Open ypriverol opened 6 months ago
LFQ PXD001819 and TMT PXD007683 were tested using different num_hits
values (1, 2 and 3).
LFQ results: When num_hits increased, the number of PSMs reported by search engines would increase. But distribution of search engines scores has no obvious change. Target PSMs and decoy PSMs are both significantly increased from Comet and MSGF. But the increasing part are most worse PEP scores. So the final results are not improved when increasing num_hits. Even performance dropped a litte.
TMT results: showed consistent results with the LFQ.
If you are using multiple hits, you probably want some more sophisticated consensus scoring. E.g. PEPMatrix that takes into account the similarities of the top_hits across SEs and allows some kind of reweighting based on the number of times a sequence "scaffold" was identified across multiple engines.
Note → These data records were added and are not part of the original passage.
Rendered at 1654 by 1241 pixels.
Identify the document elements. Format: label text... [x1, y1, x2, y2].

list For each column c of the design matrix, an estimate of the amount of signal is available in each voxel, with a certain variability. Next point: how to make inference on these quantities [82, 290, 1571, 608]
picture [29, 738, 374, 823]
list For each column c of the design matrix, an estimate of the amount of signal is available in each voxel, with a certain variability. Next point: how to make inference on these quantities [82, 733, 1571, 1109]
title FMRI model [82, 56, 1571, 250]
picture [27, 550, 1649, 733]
No guarantees that it gets better though 😁
Could also be used during feature linking but we do not have an algorithm for that yet. So no short-term improvements possible there.
One thing that I am a bit surprised about is that it gets worse. If we are only taking the best PSM per spectrum, nothing should change by adding second-best hits. So maybe we are somewhere using more than just the best hit. If you upload a very small experiment, I can check it when I find time.
Description of feature
Would be good to test for multiple datasets the impact of the parameter
num_hits
. The idea would be seen how this parameter will affect the identification step and the quant results.